◆ **To do**
Print every line of the material below verbatim, in its original order.

◆ **Provided data**
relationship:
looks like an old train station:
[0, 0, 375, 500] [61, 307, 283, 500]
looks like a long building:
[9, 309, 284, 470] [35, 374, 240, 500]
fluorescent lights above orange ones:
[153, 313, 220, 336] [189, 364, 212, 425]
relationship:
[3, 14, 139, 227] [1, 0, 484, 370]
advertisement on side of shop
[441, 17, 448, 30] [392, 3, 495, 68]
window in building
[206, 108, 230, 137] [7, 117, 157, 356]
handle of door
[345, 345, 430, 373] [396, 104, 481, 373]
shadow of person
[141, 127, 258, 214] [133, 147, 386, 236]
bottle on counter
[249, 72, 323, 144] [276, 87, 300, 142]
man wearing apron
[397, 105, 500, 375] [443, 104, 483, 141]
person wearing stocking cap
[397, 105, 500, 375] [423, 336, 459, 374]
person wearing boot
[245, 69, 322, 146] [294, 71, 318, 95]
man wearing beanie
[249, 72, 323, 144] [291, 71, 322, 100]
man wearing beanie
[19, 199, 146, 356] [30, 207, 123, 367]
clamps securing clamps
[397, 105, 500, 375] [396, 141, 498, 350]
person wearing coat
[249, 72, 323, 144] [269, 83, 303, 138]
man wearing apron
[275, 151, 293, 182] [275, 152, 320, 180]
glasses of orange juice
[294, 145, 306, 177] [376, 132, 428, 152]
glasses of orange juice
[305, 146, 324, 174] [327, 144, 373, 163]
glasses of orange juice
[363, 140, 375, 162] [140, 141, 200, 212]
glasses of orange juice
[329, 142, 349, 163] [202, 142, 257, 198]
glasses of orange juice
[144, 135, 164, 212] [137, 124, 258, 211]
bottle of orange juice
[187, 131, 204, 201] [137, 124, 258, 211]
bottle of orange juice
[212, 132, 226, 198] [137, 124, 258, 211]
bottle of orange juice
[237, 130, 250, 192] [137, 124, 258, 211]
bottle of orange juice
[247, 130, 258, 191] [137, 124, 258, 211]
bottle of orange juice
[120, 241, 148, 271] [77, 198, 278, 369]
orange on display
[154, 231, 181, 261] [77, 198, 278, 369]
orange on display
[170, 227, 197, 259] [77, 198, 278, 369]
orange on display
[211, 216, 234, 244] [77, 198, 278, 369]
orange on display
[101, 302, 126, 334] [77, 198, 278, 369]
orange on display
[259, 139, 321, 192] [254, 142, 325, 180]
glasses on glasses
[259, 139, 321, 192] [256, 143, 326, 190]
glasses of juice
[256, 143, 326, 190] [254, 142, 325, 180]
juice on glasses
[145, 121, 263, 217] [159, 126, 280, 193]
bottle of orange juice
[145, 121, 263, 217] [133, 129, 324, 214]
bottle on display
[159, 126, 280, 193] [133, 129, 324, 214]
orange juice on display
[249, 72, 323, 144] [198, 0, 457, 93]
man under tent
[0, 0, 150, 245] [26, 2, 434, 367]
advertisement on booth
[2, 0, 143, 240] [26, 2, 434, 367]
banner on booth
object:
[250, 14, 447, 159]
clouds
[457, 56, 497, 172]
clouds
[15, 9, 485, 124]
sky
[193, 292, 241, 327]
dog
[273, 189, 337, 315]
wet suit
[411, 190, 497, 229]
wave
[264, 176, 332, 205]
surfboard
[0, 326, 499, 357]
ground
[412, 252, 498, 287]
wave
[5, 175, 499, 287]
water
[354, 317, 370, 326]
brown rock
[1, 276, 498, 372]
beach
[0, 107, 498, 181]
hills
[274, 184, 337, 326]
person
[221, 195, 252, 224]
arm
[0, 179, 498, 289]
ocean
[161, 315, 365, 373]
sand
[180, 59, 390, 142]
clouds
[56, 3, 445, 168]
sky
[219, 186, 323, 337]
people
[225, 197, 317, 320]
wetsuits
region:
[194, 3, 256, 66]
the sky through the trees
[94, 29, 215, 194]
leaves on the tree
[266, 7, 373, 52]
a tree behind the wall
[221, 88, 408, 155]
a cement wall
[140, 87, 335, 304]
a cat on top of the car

◆ **Completed task**
relationship:
looks like an old train station:
[0, 0, 375, 500] [61, 307, 283, 500]
looks like a long building:
[9, 309, 284, 470] [35, 374, 240, 500]
fluorescent lights above orange ones:
[153, 313, 220, 336] [189, 364, 212, 425]
relationship:
[3, 14, 139, 227] [1, 0, 484, 370]
advertisement on side of shop
[441, 17, 448, 30] [392, 3, 495, 68]
window in building
[206, 108, 230, 137] [7, 117, 157, 356]
handle of door
[345, 345, 430, 373] [396, 104, 481, 373]
shadow of person
[141, 127, 258, 214] [133, 147, 386, 236]
bottle on counter
[249, 72, 323, 144] [276, 87, 300, 142]
man wearing apron
[397, 105, 500, 375] [443, 104, 483, 141]
person wearing stocking cap
[397, 105, 500, 375] [423, 336, 459, 374]
person wearing boot
[245, 69, 322, 146] [294, 71, 318, 95]
man wearing beanie
[249, 72, 323, 144] [291, 71, 322, 100]
man wearing beanie
[19, 199, 146, 356] [30, 207, 123, 367]
clamps securing clamps
[397, 105, 500, 375] [396, 141, 498, 350]
person wearing coat
[249, 72, 323, 144] [269, 83, 303, 138]
man wearing apron
[275, 151, 293, 182] [275, 152, 320, 180]
glasses of orange juice
[294, 145, 306, 177] [376, 132, 428, 152]
glasses of orange juice
[305, 146, 324, 174] [327, 144, 373, 163]
glasses of orange juice
[363, 140, 375, 162] [140, 141, 200, 212]
glasses of orange juice
[329, 142, 349, 163] [202, 142, 257, 198]
glasses of orange juice
[144, 135, 164, 212] [137, 124, 258, 211]
bottle of orange juice
[187, 131, 204, 201] [137, 124, 258, 211]
bottle of orange juice
[212, 132, 226, 198] [137, 124, 258, 211]
bottle of orange juice
[237, 130, 250, 192] [137, 124, 258, 211]
bottle of orange juice
[247, 130, 258, 191] [137, 124, 258, 211]
bottle of orange juice
[120, 241, 148, 271] [77, 198, 278, 369]
orange on display
[154, 231, 181, 261] [77, 198, 278, 369]
orange on display
[170, 227, 197, 259] [77, 198, 278, 369]
orange on display
[211, 216, 234, 244] [77, 198, 278, 369]
orange on display
[101, 302, 126, 334] [77, 198, 278, 369]
orange on display
[259, 139, 321, 192] [254, 142, 325, 180]
glasses on glasses
[259, 139, 321, 192] [256, 143, 326, 190]
glasses of juice
[256, 143, 326, 190] [254, 142, 325, 180]
juice on glasses
[145, 121, 263, 217] [159, 126, 280, 193]
bottle of orange juice
[145, 121, 263, 217] [133, 129, 324, 214]
bottle on display
[159, 126, 280, 193] [133, 129, 324, 214]
orange juice on display
[249, 72, 323, 144] [198, 0, 457, 93]
man under tent
[0, 0, 150, 245] [26, 2, 434, 367]
advertisement on booth
[2, 0, 143, 240] [26, 2, 434, 367]
banner on booth
object:
[250, 14, 447, 159]
clouds
[457, 56, 497, 172]
clouds
[15, 9, 485, 124]
sky
[193, 292, 241, 327]
dog
[273, 189, 337, 315]
wet suit
[411, 190, 497, 229]
wave
[264, 176, 332, 205]
surfboard
[0, 326, 499, 357]
ground
[412, 252, 498, 287]
wave
[5, 175, 499, 287]
water
[354, 317, 370, 326]
brown rock
[1, 276, 498, 372]
beach
[0, 107, 498, 181]
hills
[274, 184, 337, 326]
person
[221, 195, 252, 224]
arm
[0, 179, 498, 289]
ocean
[161, 315, 365, 373]
sand
[180, 59, 390, 142]
clouds
[56, 3, 445, 168]
sky
[219, 186, 323, 337]
people
[225, 197, 317, 320]
wetsuits
region:
[194, 3, 256, 66]
the sky through the trees
[94, 29, 215, 194]
leaves on the tree
[266, 7, 373, 52]
a tree behind the wall
[221, 88, 408, 155]
a cement wall
[140, 87, 335, 304]
a cat on top of the car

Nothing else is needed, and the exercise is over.